> **FRAGMENTO PROPORCIONADO**:
== == ==

Al mismo tiempo, en Suiza comenzó a difundirse otro movimiento religioso de gran aceptación entre los sectores populares, tanto rurales como urbanos. Llamados anabaptistas, sostenían que nadie debía ser bautizado hasta no comprender el contenido de la fe. Proponían entonces un segundo bautismo para los adultos. La difusión del anabaptismo —que organizó comunidades en Alemania y los Países Bajos— también provocó conflictos. El más grave ocurrió en la ciudad de Munster, al norte de Alemania en donde los anabaptistas expulsaron a todos los que no aceptaban el segundo bautismo y durante un año organizaron una comunidad llamada “Jerusalem Celeste” en donde impusieron la comunidad de bienes y la abolición del matrimonio para prepararse para el Apocalipsis considerado como el fin del mundo. La sublevación de Munster fue reprimida por un ejército de nobles y sus principales cabecillas fueron ejecutados (1535). Sin embargo, a pesar de la represión a la que fueron sometidos, muchos de ellos mantuvieron sus creencias y se difundieron por distintas ciudades de Europa.
Ante el avance de estos movimientos, la Iglesia romana decidió tomar una serie de medidas que se conocen como Contrarreforma o Reforma católica. Una de las principales medidas fue la convocatoria del Concilio de Trento (1545-1563) que fijó el dogma y estableció un estricto control sobre el clero y las órdenes religiosas. Pero era además necesario reforzar la debilitada autoridad papal. Para ello, la Iglesia se apoyó en la Compañía de Jesús, recientemente fundada por Ignacio de Loyola (1534), caracterizada por su disciplina y su obediencia al Papa, cuyo objetivo era la enseñanza

para robustecer las creencias católicas. Además, para la vigilancia de los fieles, evitar desviaciones y controlar los avances protestantes se reorganizó el Tribunal de la Inquisición.
En rigor, la Iglesia católica procuraba cambiar la actitud frente a la religión: la “salvación” no podía ser una cuestión individual, sino que debía involucrar a toda la sociedad. Se trataba de reemplazar una actitud contemplativa por una acción militante definida como “apostolado”. Con este fin organizaron misiones para la conversión de los “infieles” en Asia y América. Pero esto no significa desconocer ni minimizar las acciones que se desarrollaron dentro de la misma Europa, en particular entre los campesinos. Las antiguas fiestas populares, muchas de viejo carácter pagano que persistían fuertemente, fueron transformadas adoptando un carácter religioso. Algunos cultos campesinos, sospechosos de escasa ortodoxia como el culto a los santos y a la Virgen María, fueron reorganizados y autorizados, e incluso, el “marianismo” fue firmemente estimulado. Se trataba de difundir entre los pobres una religión que fundamentalmente apelara a los “sentimientos,” en contraposición al frío rigorismo protestante.

== == ==

> **LISTADO DE DATOS**:
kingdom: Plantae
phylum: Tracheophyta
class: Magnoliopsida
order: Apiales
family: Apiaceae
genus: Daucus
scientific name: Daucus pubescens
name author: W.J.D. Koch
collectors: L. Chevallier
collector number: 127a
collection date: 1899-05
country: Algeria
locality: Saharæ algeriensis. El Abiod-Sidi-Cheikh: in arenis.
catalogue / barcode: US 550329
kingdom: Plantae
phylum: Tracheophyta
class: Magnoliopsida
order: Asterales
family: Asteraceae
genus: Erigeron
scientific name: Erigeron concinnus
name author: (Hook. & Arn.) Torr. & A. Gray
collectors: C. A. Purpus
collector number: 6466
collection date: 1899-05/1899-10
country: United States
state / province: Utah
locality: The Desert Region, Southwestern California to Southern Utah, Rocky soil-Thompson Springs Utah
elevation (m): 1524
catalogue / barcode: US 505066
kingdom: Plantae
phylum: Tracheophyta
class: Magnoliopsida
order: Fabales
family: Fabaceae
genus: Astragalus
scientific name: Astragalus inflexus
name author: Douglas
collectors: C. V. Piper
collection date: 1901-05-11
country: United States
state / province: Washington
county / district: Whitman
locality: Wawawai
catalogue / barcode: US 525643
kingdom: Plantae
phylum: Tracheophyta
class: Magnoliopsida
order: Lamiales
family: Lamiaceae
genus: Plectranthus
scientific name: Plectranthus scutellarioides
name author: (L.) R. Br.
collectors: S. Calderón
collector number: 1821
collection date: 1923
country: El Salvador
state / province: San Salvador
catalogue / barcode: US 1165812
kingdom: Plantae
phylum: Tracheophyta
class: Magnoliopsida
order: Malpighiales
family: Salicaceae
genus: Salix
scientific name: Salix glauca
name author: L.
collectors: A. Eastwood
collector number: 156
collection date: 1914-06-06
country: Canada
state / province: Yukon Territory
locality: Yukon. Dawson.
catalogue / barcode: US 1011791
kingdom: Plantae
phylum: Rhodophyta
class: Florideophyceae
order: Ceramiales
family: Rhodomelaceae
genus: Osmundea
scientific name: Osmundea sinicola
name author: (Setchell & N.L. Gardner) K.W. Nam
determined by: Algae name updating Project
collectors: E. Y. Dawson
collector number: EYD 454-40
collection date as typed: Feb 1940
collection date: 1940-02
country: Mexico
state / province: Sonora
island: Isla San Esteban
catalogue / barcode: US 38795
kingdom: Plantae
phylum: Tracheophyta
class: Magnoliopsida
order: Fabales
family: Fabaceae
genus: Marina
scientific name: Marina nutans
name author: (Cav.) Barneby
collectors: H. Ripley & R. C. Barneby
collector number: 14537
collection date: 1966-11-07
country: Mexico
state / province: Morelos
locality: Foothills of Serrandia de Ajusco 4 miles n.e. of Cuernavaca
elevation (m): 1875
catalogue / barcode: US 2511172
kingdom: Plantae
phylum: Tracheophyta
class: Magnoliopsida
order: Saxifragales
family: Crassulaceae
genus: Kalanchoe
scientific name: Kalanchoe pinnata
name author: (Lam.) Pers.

== == ==

> **TUS TAREAS**:
(1) Según el texto sobre la Contrarreforma, ¿en qué año fue reprimida la sublevación de Munster?
(2) Sigue escribiendo el texto sobre la Contrarreforma a partir de su última oración.
El listado no tiene nada que ver con el texto sobre la Contrarreforma.

> **RESPUESTAS ESPERADAS**:
(1) En 1535.

(2)
Entre los campesinos, era necesario además desterrar viejas creencias populares, consideradas supersticiosas, y sobre todo los sueños de una vida sin opresiones. Se trataba también de hacer desaparecer prácticas como la brujería, estrechamente ligada a usos tradicionales. En efecto, la “creencia en las brujas” junto con la astrología y la magia estaban ampliamente difundidas en las sociedades agrarias, como expresión de sentimientos de dependencia directa de la naturaleza dentro de la vida cotidiana. Sin embargo, a partir del siglo XVI y durante el siglo XVII comenzó a perseguírsela con particular ensañamiento: muchos —y sobre todo, muchas mujeres- fueron condenados a morir en la hoguera acusados de brujería. Y al mismo tiempo que se la combatía surgía la imagen de la brujería como una conspiración coherente inspirada por el demonio -es decir, una contrarreli- gión— con su propia organización expresada en el sabbat (o en vasco, aquelarre, es decir, la reunión de brujas).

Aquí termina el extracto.